Dorsal root ganglion (DRG) stimulation has been established as a therapy in the treatment of chronic pain. Ideal electrode placement is guided by proper identification of the location of the DRG. The location of the S1 DRG is not well delineated and can be variable making ideal location of the electrode placement difficult based on fluoroscopic imaging.
This is a retrospective analysis of postoperative programming of S1 DRG leading across two centers. There were 34 lead placements in 24 patients included in this study. Programming parameters and contacts used were evaluated based on the position of the electrode in reference to the sacral border.

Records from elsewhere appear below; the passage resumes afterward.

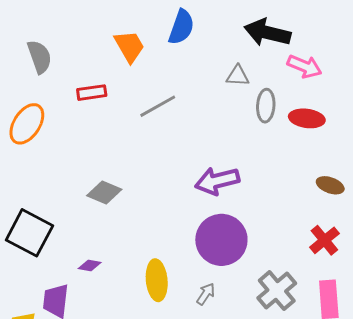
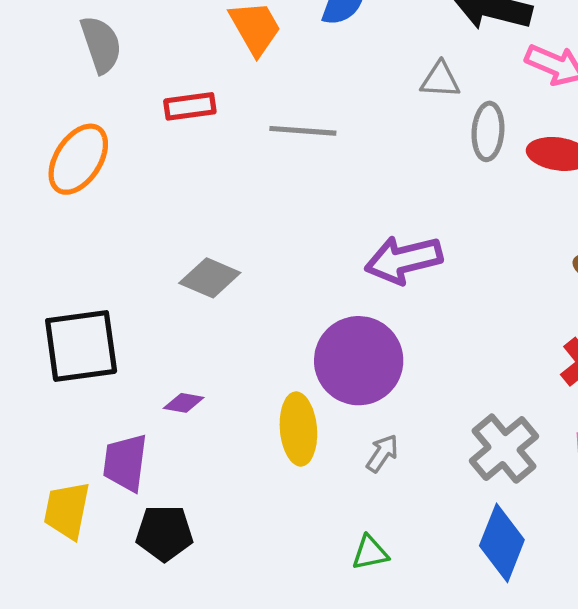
gray line: (158, 106) -> (303, 131), turned 33
black square: (29, 233) -> (81, 346), turned -36
purple circle: (221, 240) -> (359, 361), moved

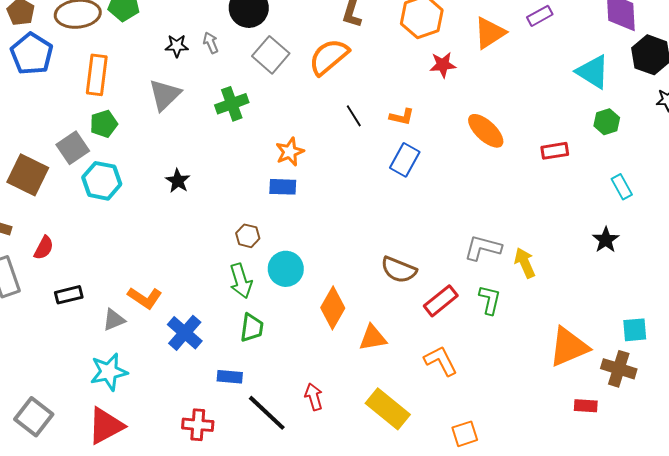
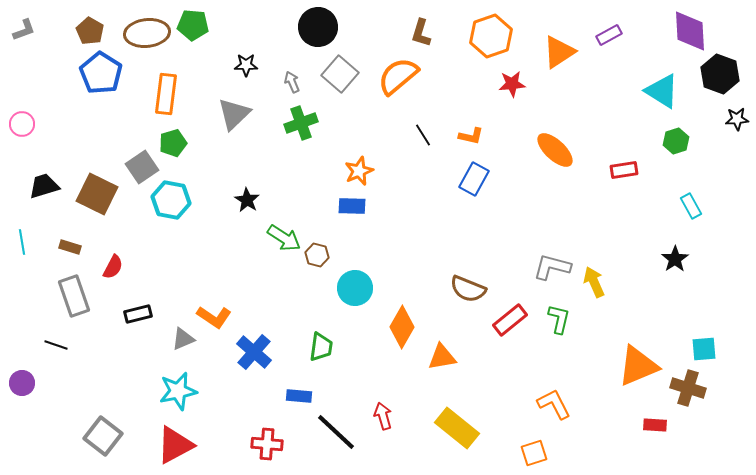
gray arrow: (211, 43) -> (292, 82), moved
green arrow: (241, 281) -> (284, 238), moved, turned -40
orange L-shape: (441, 361) -> (554, 404), moved

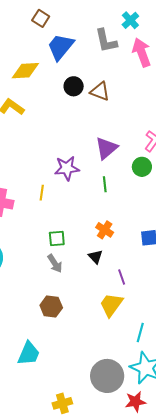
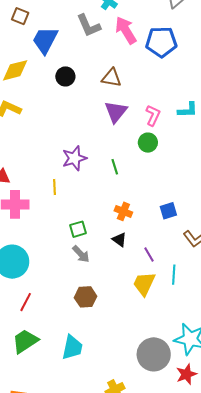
brown triangle: (100, 91) -> (111, 78), moved
purple triangle: (106, 148) -> (116, 112), moved
cyan line: (140, 333) -> (174, 275), moved

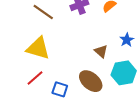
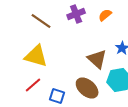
brown triangle: (101, 51) -> (97, 59), size x1.5

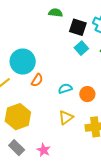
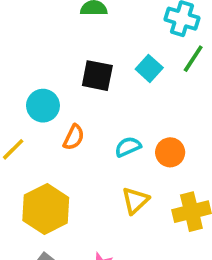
black square: (78, 27) -> (97, 76), moved
cyan circle: (23, 62) -> (43, 106), size x0.7

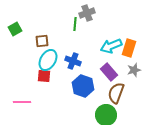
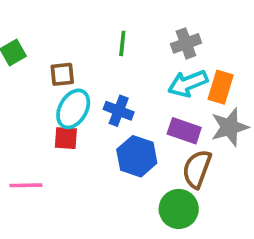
gray cross: (87, 13) -> (186, 43), moved
gray star: (134, 70) -> (230, 127), size x1.5
purple rectangle: (109, 72) -> (184, 131), turned -30

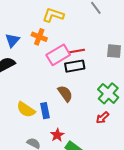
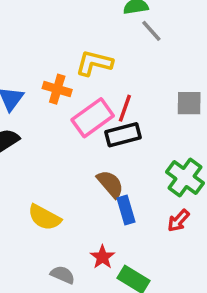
yellow L-shape: (53, 15) -> (94, 63), moved
red line: (77, 51) -> (125, 108), turned -56
blue rectangle: (45, 111) -> (126, 210), moved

The majority of the patient programming parameters were recorded at six weeks following the implant. Most commonly, the programming used a simple continuous bipole configuration. Of the 34 leads programmed, 17 (50%) had programming on the sacral border, 14 (41%) were considered posterior, and 3 (9%) were anterior to the sacral border.
This analysis of S1 DRG programming demonstrates that ideal positioning of the majority of the contacts for the electrode should be posterior and along the sacral border on fluoroscopic imaging. These findings also suggest that the S1 DRG may be located most reproducibly at the border of the intraforaminal and intracanalicular region.
背根神经节(DRG)刺激已被确立为治疗慢性疼痛的一种疗法。理想的电极放置是通过正确识别 DRG 的位置来指导的。S1 DRG 的位置没有很好地划定,并且可能会发生变化,因此根据荧光透视成像,很难确定电极放置的理想位置。
这是对两个中心的 S1 DRG 术后编程的回顾性分析。本研究共纳入 24 例患者的 34 个导联。根据电极相对于骶骨边界的位置评估编程参数和使用的触点。
大多数患者的编程参数是在植入后六周记录的。最常用的编程方法是简单的连续双极配置。在编程的 34 个导联中,17 个(50%)位于骶骨边界上,14 个(41%)位于骶骨后,3 个(9%)位于骶骨前。
这项对 S1 DRG 编程的分析表明,对于大多数电极触点,理想的定位应位于骶骨边界上,并在荧光透视成像上位于骶骨后。这些发现还表明,S1 DRG 可能最可重复地位于椎间孔和管内区域的边界处。